The company in question is an alternative investment fund and its operations involved managing the fund’s capital. The Supreme Administrative Court found that the fund company constituted an actual establishment from which a commercially motivated operation was conducted. Exemption from CFC taxation is thus appropriate.
Individuals who reside in Sweden and hold shares in Swedish or foreign companies are, as a main rule, subject to tax on dividends and capital gains on such shares. The amount of the dividends and capital gains which are taxed depends on the type of shares involved. Where certain conditions are met, only 5/6ths of the dividends and capital gains on shares in unlisted Swedish companies need to be reported. The same applies to shares in unlisted foreign companies provided that the income tax charged to the company is comparable to the income tax charged to a Swedish company. In the event the requirement of comparable taxation is not met, the dividends and capital gains are taxed in their entirety.
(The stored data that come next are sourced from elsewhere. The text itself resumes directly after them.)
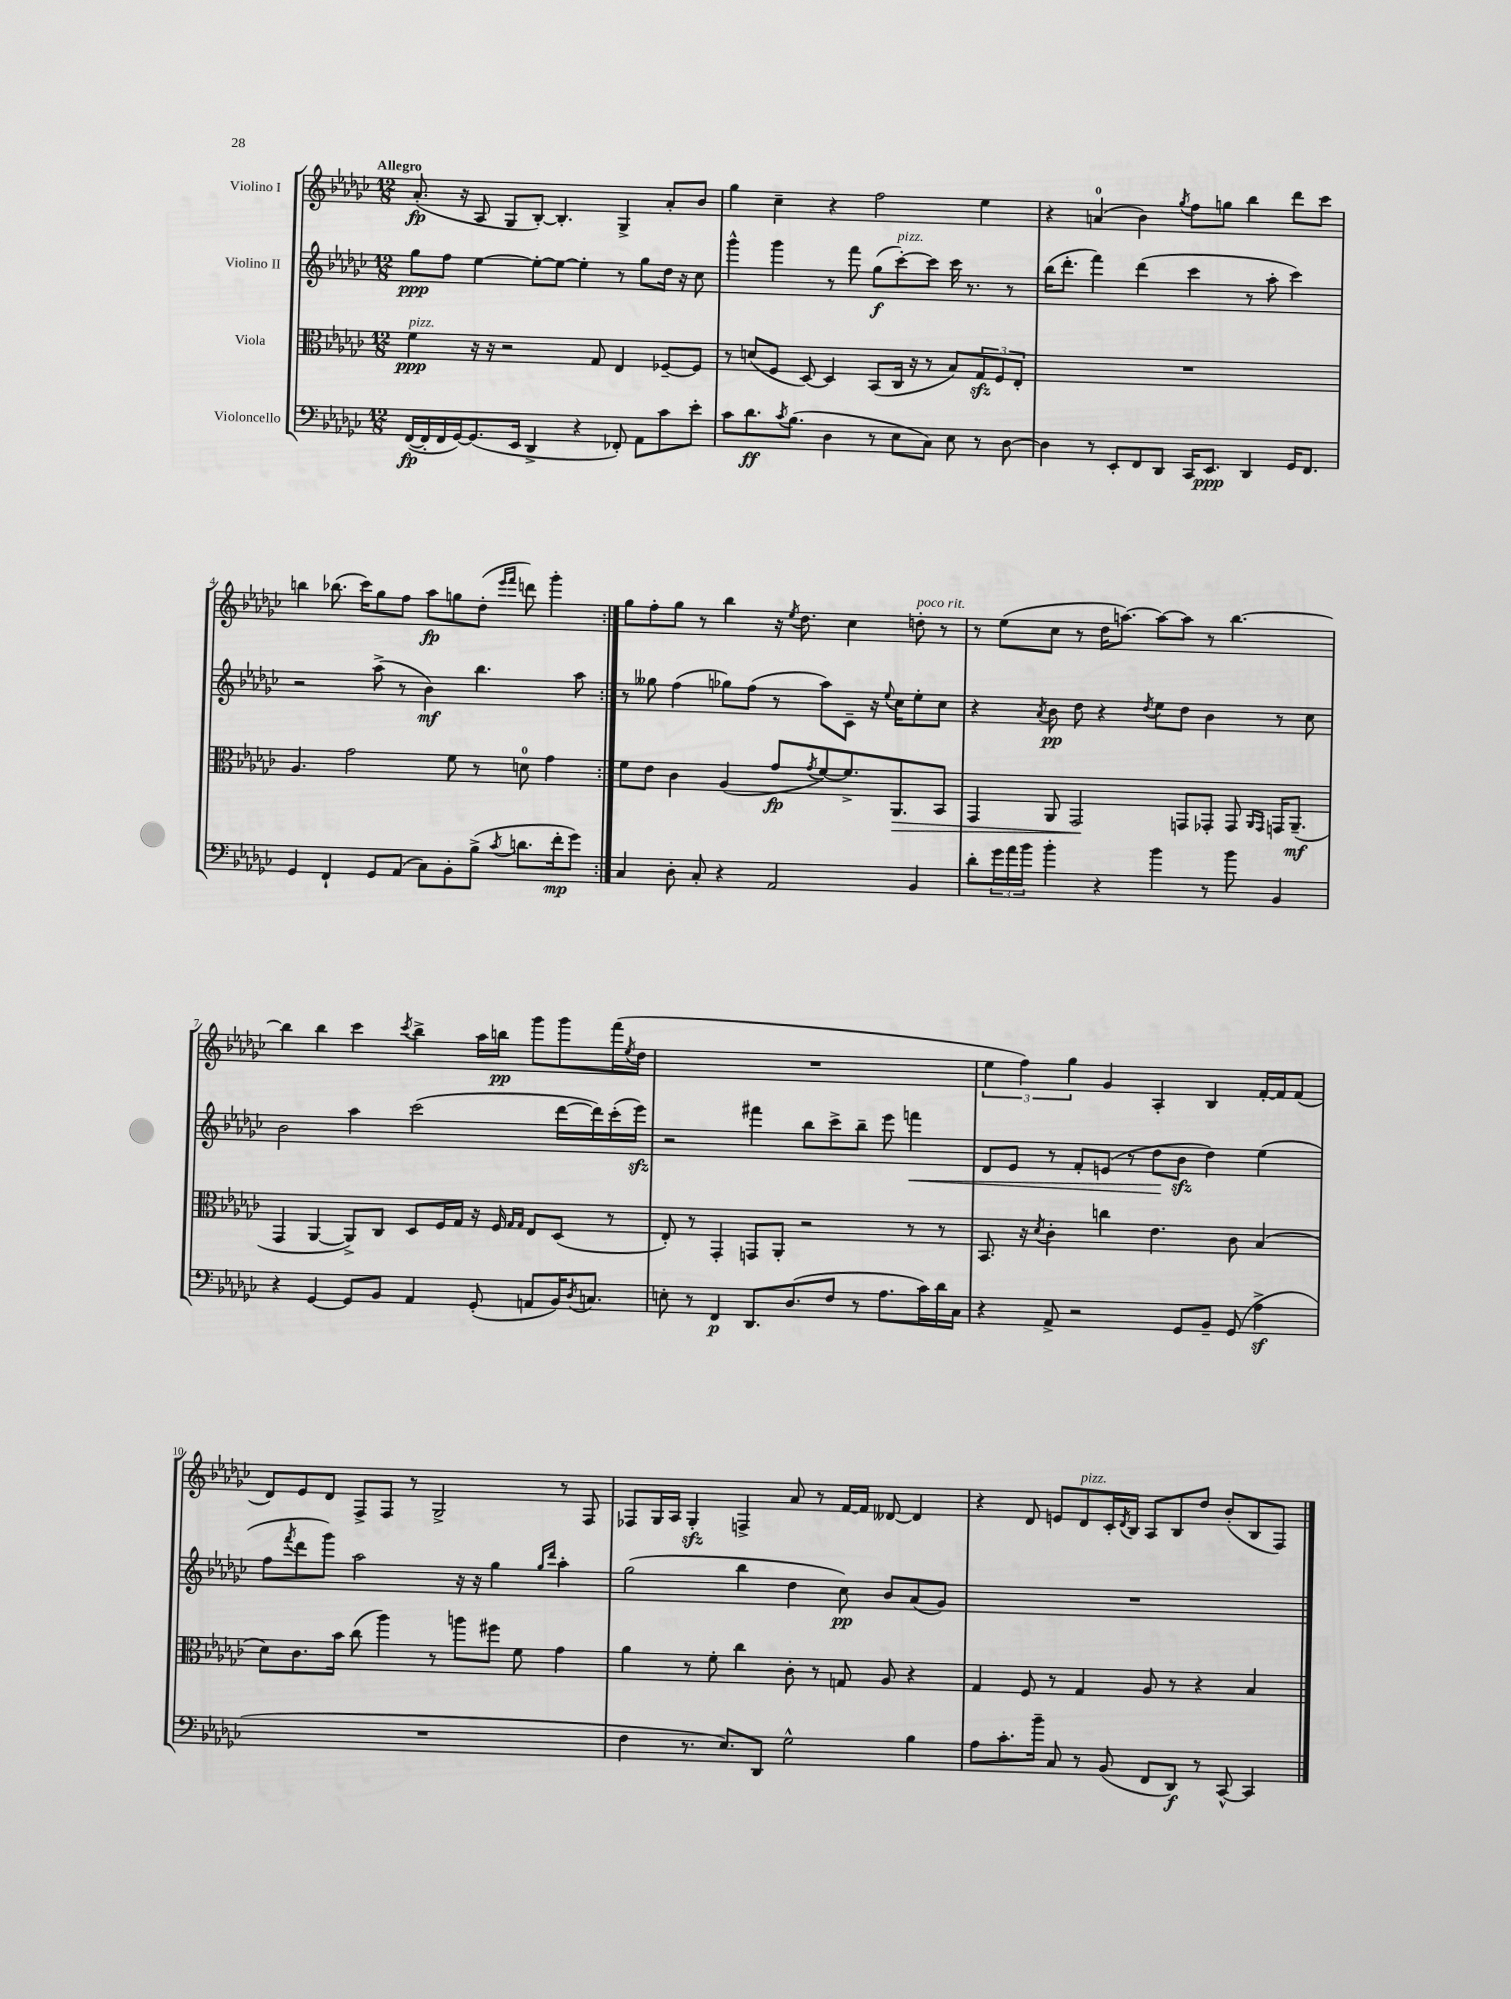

**kern	**kern	**kern	**kern
*staff4	*staff3	*staff2	*staff1
*clefF4	*clefC3	*clefG2	*clefG2
*k[b-e-a-d-g-c-]	*k[b-e-a-d-g-c-]	*k[b-e-a-d-g-c-]	*k[b-e-a-d-g-c-]
*M12/8	*M12/8	*M12/8	*M12/8
([16FF	4f	8gg-	(8.a-'
16FF']	.	.	.
16FF	.	8ff	.
[16GG-)	.	.	16r
(8.GG-]	16r	[4ee-	8A-
.	16r	.	.
.	2r	.	8G-
16EE-	.	.	.
4DD-^	.	8ee-'_	[8B-')
.	.	8ee-_	4.B-']
4r	.	4ee-']	.
.	8G-	.	.
8FF-')	4E-	8r	4G-^
8AA-	.	8gg-	.
8c-	[8F-~	16dd-	8a-'
.	.	16r	.
8e-'	8F-]	8cc-	8b-
=	=	=	=
8c-	8r	4ggg-^^	4gg-
8.d-	(8d	.	.
.	8F	4ggg-	4cc-~
8qc-	.	.	.
(8.B-	.	.	.
.	[8D-)	.	.
4D-	4D-]	8r	4r
.	.	8fff	.
8r	(8BB-	(8gg-	2ff
8E-	16C-	[8ccc-')	.
.	16r	.	.
8C-)	8r	8ccc-]	.
8E-	8B-)	16ccc-	.
.	.	8.r	.
8r	12G-	.	4ee-
.	12F	.	.
[8D-	.	8r	.
.	12E-'	.	.
=	=	=	=
4D-]	1.r	(16bb-	4r
.	.	8.ddd-'	.
8r	.	4fff)	(4a
8EE-'	.	.	.
8FF	.	(4ddd-	4b-)
8DD-	.	.	.
.	.	.	8qgg-
16CC-	.	4ccc-	8ff
8.EE-	.	.	.
.	.	.	8gg
4DD-	.	8r	4bb-
.	.	8aa-'	.
16GG-	.	4ccc-)	8ddd-
8.FF	.	.	.
.	.	.	8ccc-
=	=	=	=
4GG-	4.A-	2r	4bb
4FF`	.	.	(8.bb-
.	2g-	.	.
.	.	.	16ccc-)
8GG-	.	(8aa-^	8gg-
(8AA-	.	8r	8ff
8C-)	.	4b-)	8aa-
8BB-'	8f	.	8gg
(8B-^	8r	4.bb-	(8dd-'
.	.	.	16qqeee-
8qc-	.	.	16qqfff
8.d	8d	.	8ddd)
.	4g-	.	4ggg-'
16f'	.	.	.
8g-)	.	8aa-	.
=:|!	=:|!	=:|!	=:|!
4C-	8f	8r	8gg-
.	8e-	8gg--	8ff'
8D-'	4c-	(4ff	8gg-
8C-'	.	.	8r
4r	(4A-	8gg-)	4bb-
.	.	(8ff	.
2AA-	8g-	8r	16r
.	.	.	8qee-
.	.	.	8.dd-
.	8qg-	.	.
.	[8f)	8aa-)	.
.	8.f^]	8c-~	4cc-
.	.	16r	.
.	.	8qqee-	.
.	8.AA-	16cc-	.
4BB-	.	8ee-'	8dd'
.	8BB-	8cc-	8r
=	=	=	=
8d-'	4GG-	4r	8r
24g-	.	.	(8ee-
24a-	.	.	.
24b-	.	.	.
.	.	8qa-	.
4b-'	8AA-	8b-	8cc-
.	2GG-	8dd-	8r
4r	.	4r	16dd-
.	.	.	[8.aa)
.	.	8qdd-	.
4b-	.	8ee-	8aa_
.	8GG	8dd-	8aa]
8r	8GG-'	4b-	8r
8b-	8GG-	.	[4.bb-
.	16qqAA-	.	.
.	16qqGG-	.	.
4BB-	16GG	8r	.
.	(8.AA-~	.	.
.	.	8cc-	.
=	=	=	=
4r	4GG-	2b-	4bb-]
[4GG-	[4AA-	.	4bb-
8GG-]	8AA-^])	4aa-	4ccc-
8BB-	8C-	.	.
.	.	.	8qccc-
4AA-	8D-	(2ccc-	4bb-^
.	16F	.	.
.	16G-	.	.
(8GG-'	16r	.	16aa-
.	16F	.	16bb
.	16qqG-	.	.
.	16qqG-	.	.
8AA	8E-	.	8ggg-
16BB-)	(8D-	[16ddd-	8ggg-
8qD-	.	.	.
8.C	.	16ddd-])	.
.	8r	(16ccc-'	(16fff
.	.	.	8qee-
.	.	16eee-)	16dd-
=	=	=	=
8E'	8E-')	2r	1.r
8r	8r	.	.
4FF	4GG-'	.	.
8.DD-	8GG	4fff#	.
.	8AA-'	.	.
(8.D-	.	.	.
.	2r	8bb-	.
8F	.	8ccc-^	.
8r	.	8bb-~	.
8.A-	.	8eee-	.
.	8r	4fff	.
16c-)	.	.	.
16d-	8r	.	.
16C-	.	.	.
=	=	=	=
4r	8.BB-	8d-	6ee-
.	.	8e-	.
.	.	.	6ff)
.	16r	.	.
.	8qd-	.	.
8AA-^	4c-'	8r	.
.	.	.	6gg-
2r	.	8f'	.
.	4cc	(8e	4g-
.	.	8r	.
.	4.e-	8dd-	4A-'
8GG-	.	8b-	.
8BB-~	.	4dd-)	4B-
(8GG-	8c-	.	.
4A-^	(4B-	(4ee-	[16f'
.	.	.	16f]
.	.	.	(8f
=	=	=	=
1.r	8d-)	8ff	8d-)
.	.	8qfff	.
.	8.c-	8ddd-	8e-
.	.	8ggg-)	8d-
.	16b-	.	.
.	(8cc-	2aa-	8F^
.	4aa-)	.	8F
.	.	.	8r
.	8r	.	2G-^
.	8aa	16r	.
.	.	16r	.
.	8ff#	4gg-	.
.	8f	.	.
.	.	16qqgg-	.
.	.	16qqddd-	.
.	4g-	4aa-'	8r
.	.	.	8F
=	=	=	=
4F	4a-	(2gg-	8F-
.	.	.	16G-
.	.	.	16A-
8.r	8r	.	4G-'
.	8f'	.	.
8.E-)	.	.	.
.	4cc-	4bb-	4F^
8DD-	.	.	.
2G-^^	8c-'	4dd-	8a-
.	8r	.	8r
.	8G	8cc-)	[16f
.	.	.	16f]
.	8A-	8b-	[8d--
4B-	4r	(8a-	4d--]
.	.	8g-)	.
=	=	=	=
8A-	4G-	1.r	4r
8.c-'	.	.	.
.	8F	.	8d-
16b-~	.	.	.
8C-	8r	.	8e
8r	4G-	.	8d-
(8BB-	.	.	16c-'
.	.	.	8qd-
.	.	.	16B-
8FF	8A-	.	8A-
8DD-)	8r	.	8B-
8r	4r	.	8dd-
[8CC-^^	.	.	(8b-'
4CC-]	4B-	.	8B-
.	.	.	8F)
==	==	==	==
*-	*-	*-	*-
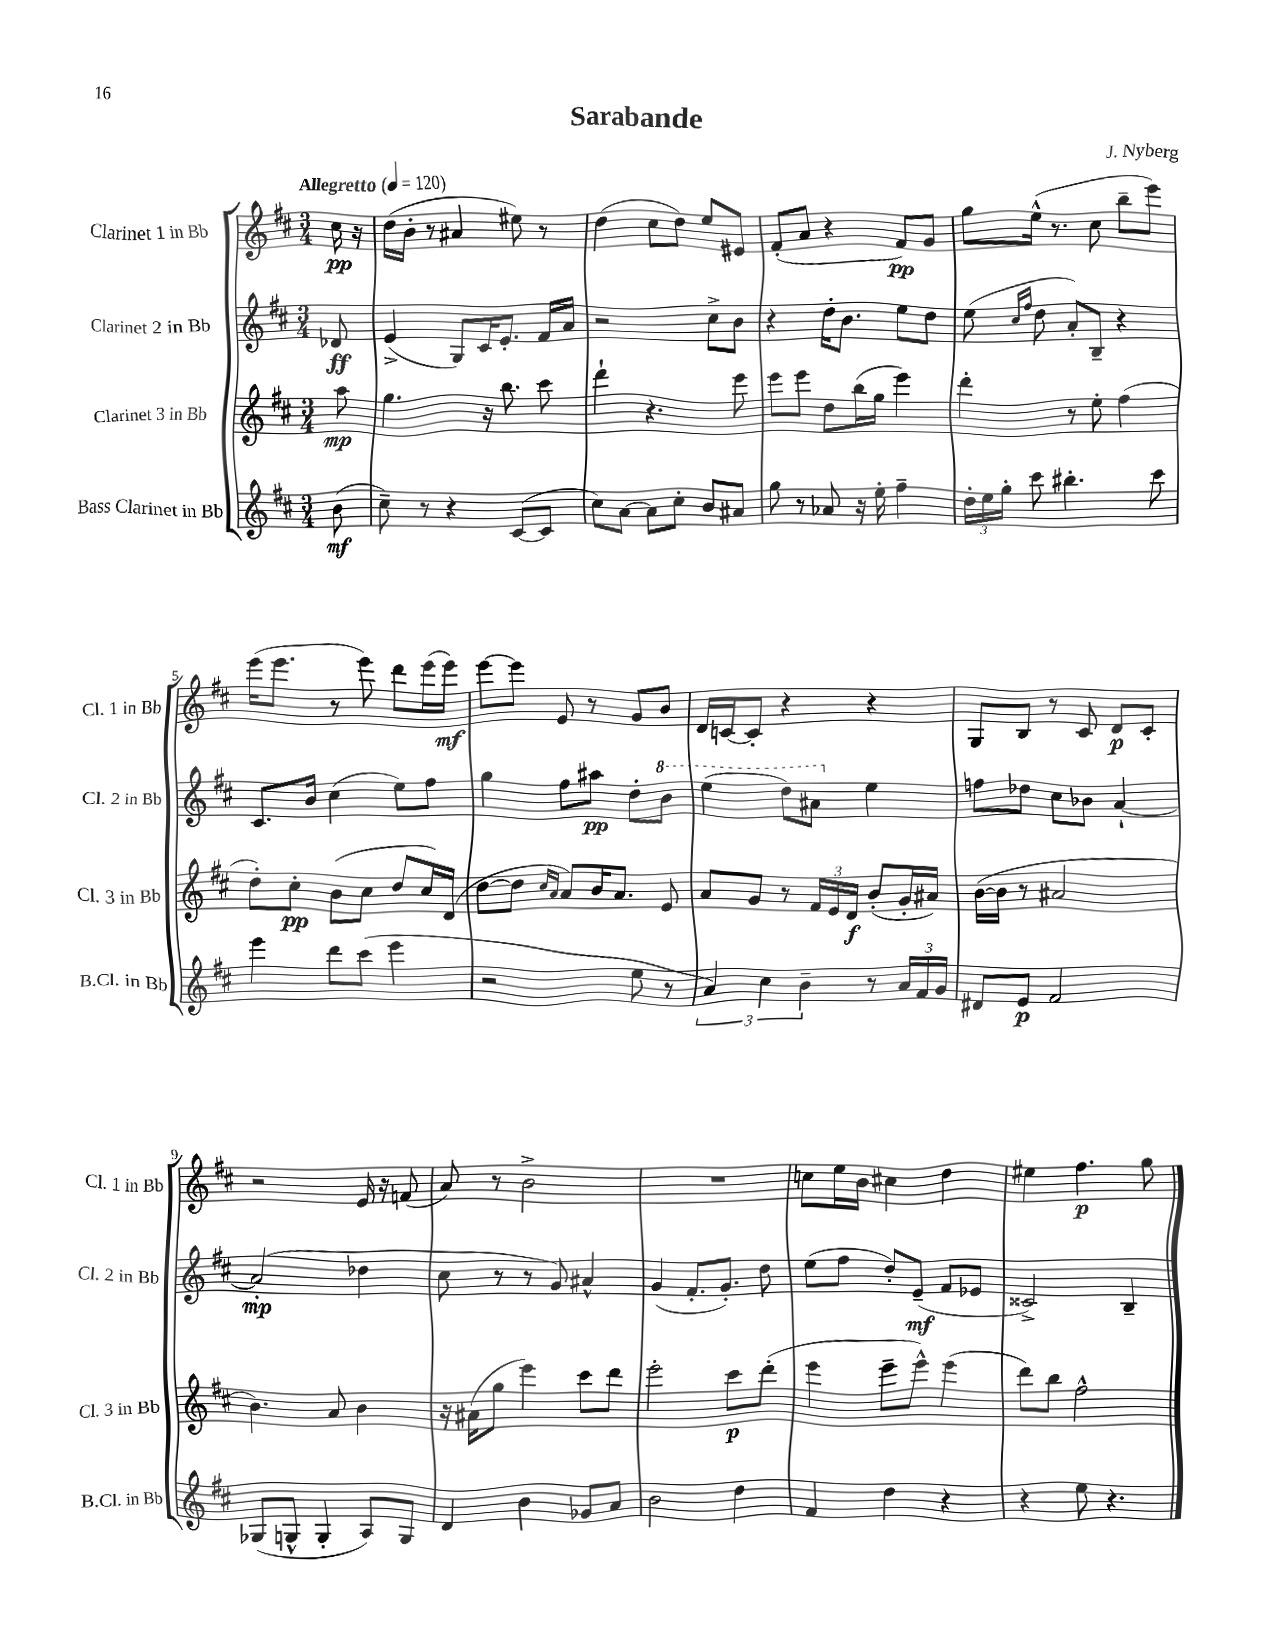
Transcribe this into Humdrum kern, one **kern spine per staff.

**kern	**kern	**kern	**kern
*staff4	*staff3	*staff2	*staff1
*clefG2	*clefG2	*clefG2	*clefG2
*k[f#c#]	*k[f#c#]	*k[f#c#]	*k[f#c#]
*M3/4	*M3/4	*M3/4	*M3/4
*MM120	*MM120	*MM120	*MM120
(8b\	8aa\	8d-/	16cc#\
.	.	.	16r
=	=	=	=
8cc#~\)	4.gg\	(4e^/	(16dd\LL
.	.	.	16b'\JJ
8r	.	.	8r
4r	.	8G/L)	4a#/
.	16r	16c#/K	.
.	8.bb\	8.e'/J	.
([8c#/L	.	.	8ee#\)
8c#/]J	8ccc#\	16f#/LL	8r
.	.	16a/JJ	.
=	=	=	=
8cc#\L)	4ddd`\	2r	(4dd\
[8a\J	.	.	.
8a\]L	4.r	.	8cc#\L
8cc#'\J	.	.	8dd\J)
8b/L	.	8cc#^\L	8ee/L
8a#/J	8eee\	8b\J	8e#/J
=	=	=	=
8gg\	8eee\L	4r	(8f#'/L
8r	8eee\J	.	8a/J
8a-/	8dd\L	16dd'\LK	4r
.	.	8.b\J	.
16r	(16bb\L	.	.
16ee'\	16gg\JJ	.	.
4ff#~\	4eee\)	8ee\L	8f#/L)
.	.	8dd\J	8g/J
=	=	=	=
24dd'\LL	4ddd'\	(8ee\	8gg\L
24ee\	.	.	.
24gg'\JJ	.	.	.
.	.	16qqcc#/LL	.
.	.	16qqff#/JJ	.
8ccc#\	.	8dd\	(16ee^^\Jk
.	.	.	8.r
4.bb#'\	8r	8a'/L)	.
.	8ee'\	8B~/J	8cc#\
.	(4ff#\	4r	8bb~\L
8ccc#\	.	.	8eee\J)
=	=	=	=
4eee\	8dd'\L)	8.c#/L	(16eee\LK
.	.	.	8.eee\J
.	8cc#'\J	.	.
.	.	16b/Jk	.
8ddd\L	(8b\L	(4cc#\	8r
(8ccc#\J	8cc#\J	.	8eee\)
4eee\	8dd/L	8ee\L)	8ddd\L
.	16cc#/L)	8ff#\J	(16eee\L
.	(16d/JJ	.	16eee\JJ)
=	=	=	=
2r	[8dd\L	4gg\	[8eee\L
.	8dd\]J	.	8eee\]J
.	16qqcc#/LL	.	.
.	16qqa/JJ	.	.
.	8a/L)	8ff#\L	8e/
.	16b/K	8aa#\J	8r
.	8.a/J	.	.
8ee\	.	8dd'\L	8g/L
8r	8e/	8bb\J	8b/J
=	=	=	=
6a/)	8a/L	(4eee\	16d/LL
.	.	.	[16c/J
.	8g/J	.	8c'/]J
6cc#\	.	.	.
.	8r	8ddd\L)	4r
6b~\	.	.	.
.	24f#/LL	8aa#\J	.
.	24e/	.	.
.	24d/JJ	.	.
8r	(8b'/L	4ee\	4r
24a/LL	16g'/L	.	.
24f#/	.	.	.
.	16a#/JJ)	.	.
24g/JJ	.	.	.
=	=	=	=
8d#/L	([16b\LL	8ff\L	8G/L
.	16b\]JJ	.	.
8e/J	8r	8dd-\J	8B/J
2f#/	2a#/	8cc#\L	8r
.	.	8b-\J	8c#/
.	.	[4a`/	8d/L
.	.	.	8c#'/J
=	=	=	=
(8G-/L	4.b\)	(2a'/]	2r
8G^^/J	.	.	.
4G'/	.	.	.
.	8a/	.	.
8A/L)	4b\	4dd-\	16e/
.	.	.	16r
8G/J	.	.	(8f/
=	=	=	=
4d/	16r	8cc#\	8a/)
.	(16a#\LK	.	.
.	8gg\J	8r	8r
4b\	4eee\)	8r	2b^\
.	.	8g/)	.
8g-/L	8ccc#\L	4a#^^/	.
8a/J	8ddd\J	.	.
=	=	=	=
2b\	2eee'\	(4g/	2.r
.	.	8.f#'/L	.
.	.	8.g'/J)	.
4dd\	8ccc#\L	.	.
.	(8ddd'\J	8dd\	.
=	=	=	=
4f#/	4eee\	(8ee\L	8cc\L
.	.	8ff#\J	16ee\L
.	.	.	16b\JJ
4dd\	8eee~\L	8dd'/L)	4cc#\
.	8eee^^\J)	(8e~/J	.
4r	(4eee\	8f#/L	4dd\
.	.	8e-/J	.
=	=	=	=
4r	8ddd\L)	2c##^/)	4ee#\
.	8bb\J	.	.
8ee\	2ff#^^\	.	4.ff#\
4.r	.	.	.
.	.	4B~/	.
.	.	.	8gg\
==	==	==	==
*-	*-	*-	*-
The question then arises whether it violates the provisions of the TFEU regarding free movement to maintain in this case the requirement of the Income Tax Act of comparable taxation.
As to whether only 5/6ths of the dividends and capital gains on shares in the company was to be taxed, the Court stated that the requirement of comparable taxation has as a consequence the fact that dividends and capital gains on shares in the fund company are taxed more heavily than those in a Swedish unlisted company. Accordingly, there is a detrimental difference in treatment which, in principle, violates both the freedom of establishment and the free movement of capital. However, it follows from established case law from the European Court of Justice that a detrimental difference in treatment does not violate the Treaty where the cross-border situation is not objectively comparable to an internal situation.
The Court stated that the purpose of the provisions regarding 5/6ths taxation is to mitigate double taxation of company income. In the case in question, since no part of the fund company’s profit was taxed in Luxembourg, there was no risk of double taxation. Accordingly, the shareholders could not be deemed to be in a situation which was objectively comparable to the situation of a shareholder in a Swedish company. For these reasons, the Court found that it did not violate the Treaty on the Functioning of the European Union to apply in the current case the requirement of comparable taxation and thereby exclude dividends and capital gains on shares in the fund company from the area of application of the rules regarding 5/6ths taxation.
Read the judgment here:
On Controlled Foreign Company (“CFC”) taxation in Sweden
In certain cases, income derived in foreign, low-taxed companies is taxed on an ongoing basis to the company’s shareholders in Sweden, i.e. the shareholders are taxed before the income is distributed. This is known as CFC taxation. The purpose of this regulation is to prevent or render more difficult tax planning by means of such companies. If the foreign company constitutes an actual establishment from which a commercially motivated operation is conducted, however, CFC taxation shall not be imposed even if other conditions therefore are met. In such cases, the owner is taxed in the usual order on dividends and capital gains on the shares.